START RECORDS SHOWN

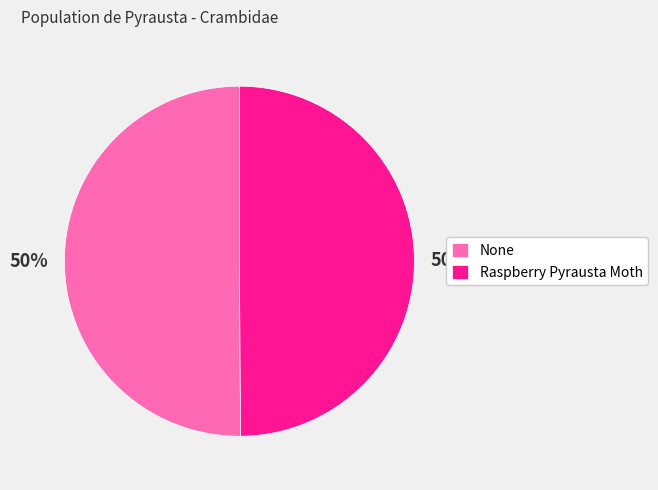

Is it true that Raspberry Pyrausta Moth is 44% of the pie?

False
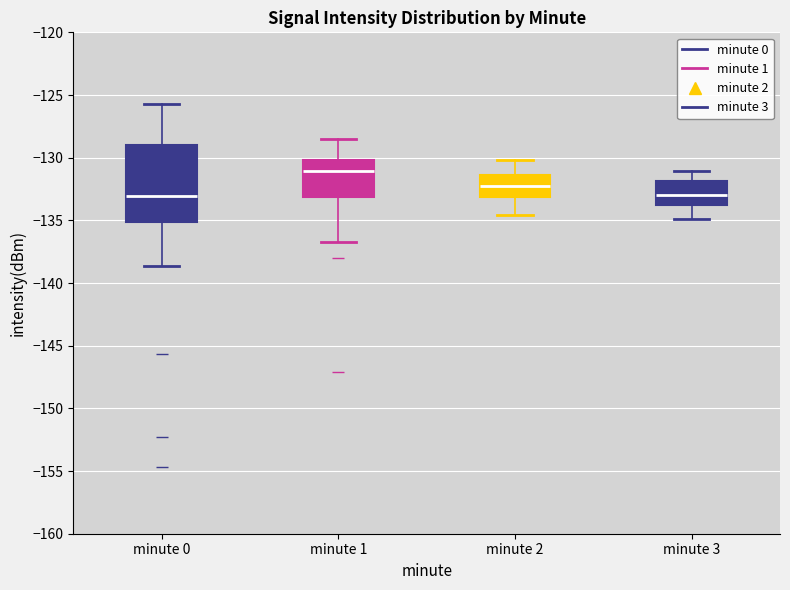

Reading left to right, transcribe this box plot: for each box, give where its median line is, the range the box spans, and where its two whiskers end, as read against the y-axis. The values are not printed on the chart, so give them approximately, as read against the axis.

minute 0: median -133.0, box -135.0 to -129.0, whiskers -138.5 to -126.0
minute 1: median -131.0, box -133.0 to -130.0, whiskers -136.5 to -128.5
minute 2: median -132.0, box -133.0 to -131.5, whiskers -134.5 to -130.0
minute 3: median -133.0, box -134.0 to -132.0, whiskers -135.0 to -131.0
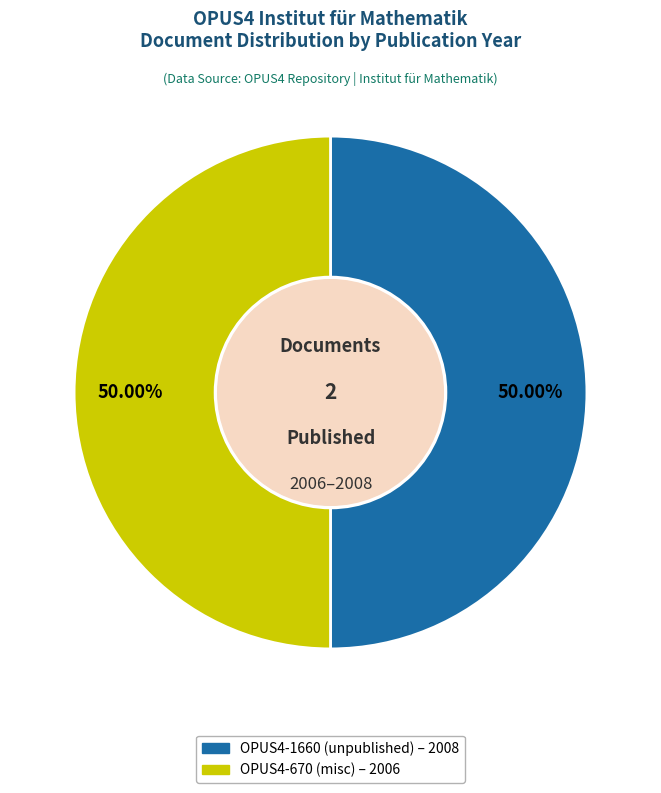

Do OPUS4-1660 and OPUS4-670 together represent more than half of the pie?

Yes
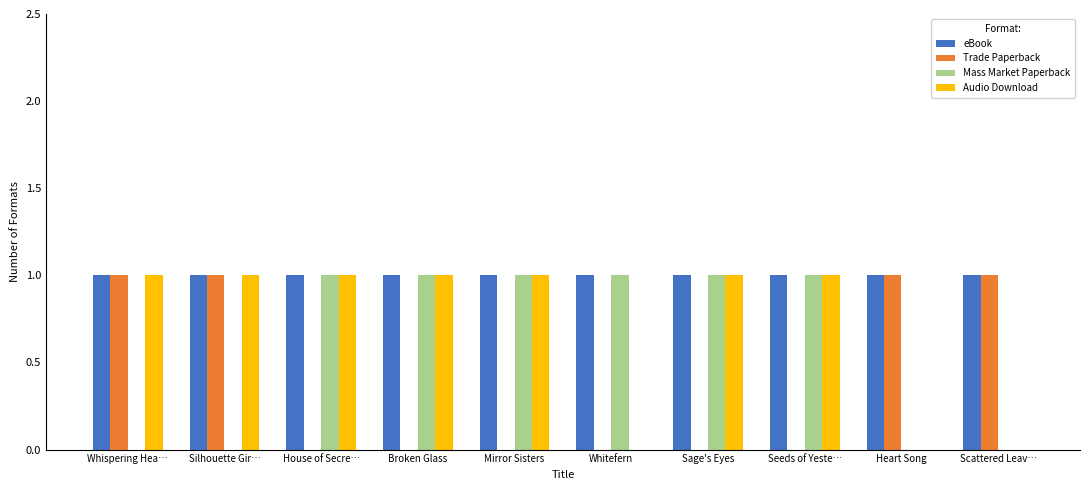

The value of eBook at House of Secre… is 1. True or false?

True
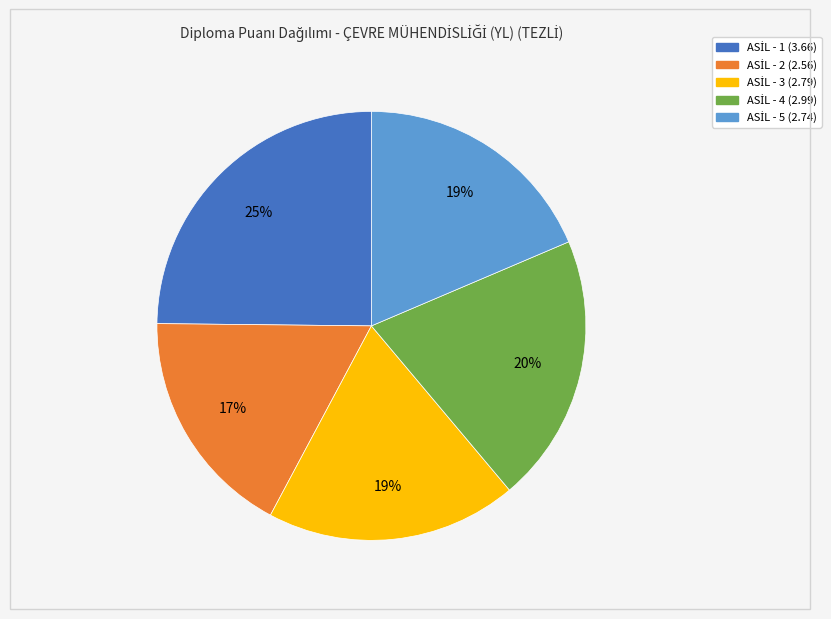

Is there any slice that represents more than half of the pie?

No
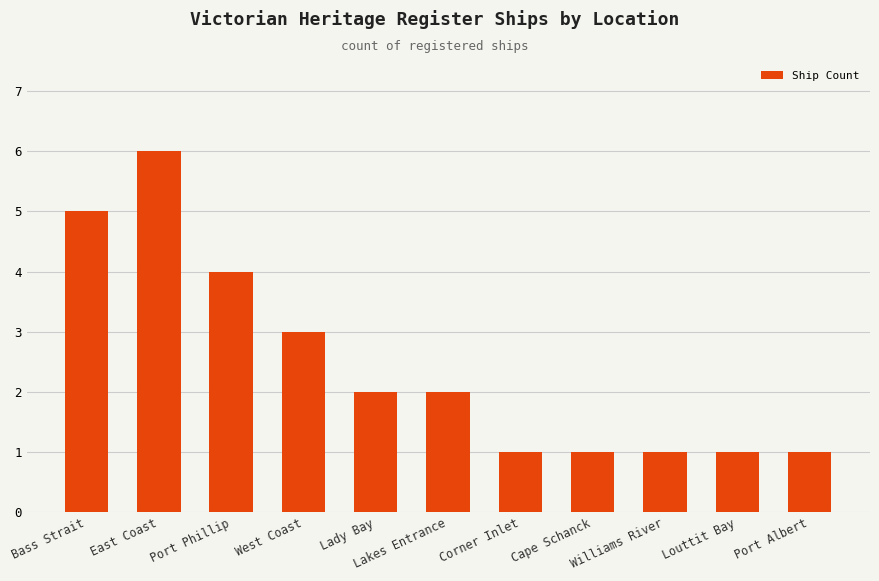

What position from the right is Lakes Entrance?

6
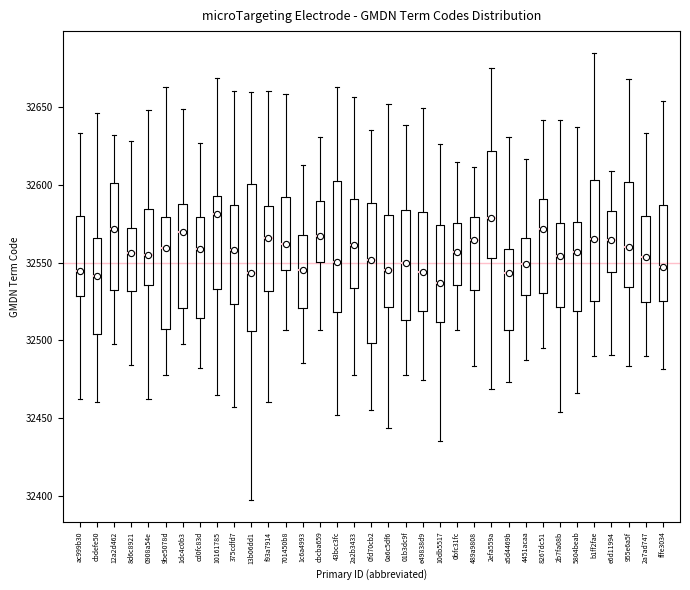

Reading left to right, read every box against the y-axis: the position of its median line, the range the box covers, and the ends of its whiskers. The values are not printed on the chart, so give them approximately, as read against the axis.

ac999b30: median 32545, box 32530 to 32580, whiskers 32465 to 32635
cbdefe50: median 32540, box 32505 to 32565, whiskers 32460 to 32645
12a2d462: median 32570, box 32535 to 32600, whiskers 32500 to 32630
8d6c8921: median 32555, box 32530 to 32570, whiskers 32485 to 32630
0908a54e: median 32555, box 32535 to 32585, whiskers 32460 to 32650
9be5078d: median 32560, box 32510 to 32580, whiskers 32480 to 32665
1dc4c0b3: median 32570, box 32520 to 32590, whiskers 32500 to 32650
cd0fc83d: median 32560, box 32515 to 32580, whiskers 32480 to 32625
10161785: median 32580, box 32535 to 32595, whiskers 32465 to 32670
375cdfd7: median 32560, box 32525 to 32585, whiskers 32455 to 32660
13b06dd1: median 32545, box 32505 to 32600, whiskers 32400 to 32660
f93a7914: median 32565, box 32530 to 32585, whiskers 32460 to 32660
701450b8: median 32560, box 32545 to 32590, whiskers 32505 to 32660
1c6a4993: median 32545, box 32520 to 32570, whiskers 32485 to 32615
cbcba659: median 32565, box 32550 to 32590, whiskers 32505 to 32630
43bcc3fc: median 32550, box 32520 to 32600, whiskers 32450 to 32665
2a2b3433: median 32560, box 32535 to 32590, whiskers 32480 to 32655
0fd70cb2: median 32550, box 32500 to 32590, whiskers 32455 to 32635
0a6c5df6: median 32545, box 32520 to 32580, whiskers 32445 to 32650
01b3dc9f: median 32550, box 32515 to 32585, whiskers 32480 to 32640
e49838d9: median 32545, box 32520 to 32585, whiskers 32475 to 32650
10db5517: median 32535, box 32510 to 32575, whiskers 32435 to 32625
0bfc31fc: median 32555, box 32535 to 32575, whiskers 32505 to 32615
489a9808: median 32565, box 32535 to 32580, whiskers 32485 to 32610
2efa559a: median 32580, box 32555 to 32620, whiskers 32470 to 32675
a5d4469b: median 32545, box 32505 to 32560, whiskers 32475 to 32630
4451acaa: median 32550, box 32530 to 32565, whiskers 32485 to 32615
8267dc51: median 32570, box 32530 to 32590, whiskers 32495 to 32640
2b7fa08b: median 32555, box 32520 to 32575, whiskers 32455 to 32640
5804beab: median 32555, box 32520 to 32575, whiskers 32465 to 32635
b1ff2fae: median 32565, box 32525 to 32605, whiskers 32490 to 32685
e6d11994: median 32565, box 32545 to 32585, whiskers 32490 to 32610
955e6a5f: median 32560, box 32535 to 32600, whiskers 32485 to 32670
2a7ad747: median 32555, box 32525 to 32580, whiskers 32490 to 32635
fffe3034: median 32545, box 32525 to 32585, whiskers 32480 to 32655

END RECORDS SHOWN

* [REQUIREMENT] Lay out all of the data above as a JSON list of strings, one string per line, with blank lines dropped. Leave the pictures out.

* [RESPONSE]
[
  "Is it true that Raspberry Pyrausta Moth is 44% of the pie?",
  "False",
  "Reading left to right, transcribe this box plot: for each box, give where its median line is, the range the box spans, and where its two whiskers end, as read against the y-axis. The values are not printed on the chart, so give them approximately, as read against the axis.",
  "minute 0: median -133.0, box -135.0 to -129.0, whiskers -138.5 to -126.0",
  "minute 1: median -131.0, box -133.0 to -130.0, whiskers -136.5 to -128.5",
  "minute 2: median -132.0, box -133.0 to -131.5, whiskers -134.5 to -130.0",
  "minute 3: median -133.0, box -134.0 to -132.0, whiskers -135.0 to -131.0",
  "Do OPUS4-1660 and OPUS4-670 together represent more than half of the pie?",
  "Yes",
  "The value of eBook at House of Secre… is 1. True or false?",
  "True",
  "Is there any slice that represents more than half of the pie?",
  "No",
  "What position from the right is Lakes Entrance?",
  "6",
  "Reading left to right, read every box against the y-axis: the position of its median line, the range the box covers, and the ends of its whiskers. The values are not printed on the chart, so give them approximately, as read against the axis.",
  "ac999b30: median 32545, box 32530 to 32580, whiskers 32465 to 32635",
  "cbdefe50: median 32540, box 32505 to 32565, whiskers 32460 to 32645",
  "12a2d462: median 32570, box 32535 to 32600, whiskers 32500 to 32630",
  "8d6c8921: median 32555, box 32530 to 32570, whiskers 32485 to 32630",
  "0908a54e: median 32555, box 32535 to 32585, whiskers 32460 to 32650",
  "9be5078d: median 32560, box 32510 to 32580, whiskers 32480 to 32665",
  "1dc4c0b3: median 32570, box 32520 to 32590, whiskers 32500 to 32650",
  "cd0fc83d: median 32560, box 32515 to 32580, whiskers 32480 to 32625",
  "10161785: median 32580, box 32535 to 32595, whiskers 32465 to 32670",
  "375cdfd7: median 32560, box 32525 to 32585, whiskers 32455 to 32660",
  "13b06dd1: median 32545, box 32505 to 32600, whiskers 32400 to 32660",
  "f93a7914: median 32565, box 32530 to 32585, whiskers 32460 to 32660",
  "701450b8: median 32560, box 32545 to 32590, whiskers 32505 to 32660",
  "1c6a4993: median 32545, box 32520 to 32570, whiskers 32485 to 32615",
  "cbcba659: median 32565, box 32550 to 32590, whiskers 32505 to 32630",
  "43bcc3fc: median 32550, box 32520 to 32600, whiskers 32450 to 32665",
  "2a2b3433: median 32560, box 32535 to 32590, whiskers 32480 to 32655",
  "0fd70cb2: median 32550, box 32500 to 32590, whiskers 32455 to 32635",
  "0a6c5df6: median 32545, box 32520 to 32580, whiskers 32445 to 32650",
  "01b3dc9f: median 32550, box 32515 to 32585, whiskers 32480 to 32640",
  "e49838d9: median 32545, box 32520 to 32585, whiskers 32475 to 32650",
  "10db5517: median 32535, box 32510 to 32575, whiskers 32435 to 32625",
  "0bfc31fc: median 32555, box 32535 to 32575, whiskers 32505 to 32615",
  "489a9808: median 32565, box 32535 to 32580, whiskers 32485 to 32610",
  "2efa559a: median 32580, box 32555 to 32620, whiskers 32470 to 32675",
  "a5d4469b: median 32545, box 32505 to 32560, whiskers 32475 to 32630",
  "4451acaa: median 32550, box 32530 to 32565, whiskers 32485 to 32615",
  "8267dc51: median 32570, box 32530 to 32590, whiskers 32495 to 32640",
  "2b7fa08b: median 32555, box 32520 to 32575, whiskers 32455 to 32640",
  "5804beab: median 32555, box 32520 to 32575, whiskers 32465 to 32635",
  "b1ff2fae: median 32565, box 32525 to 32605, whiskers 32490 to 32685",
  "e6d11994: median 32565, box 32545 to 32585, whiskers 32490 to 32610",
  "955e6a5f: median 32560, box 32535 to 32600, whiskers 32485 to 32670",
  "2a7ad747: median 32555, box 32525 to 32580, whiskers 32490 to 32635",
  "fffe3034: median 32545, box 32525 to 32585, whiskers 32480 to 32655"
]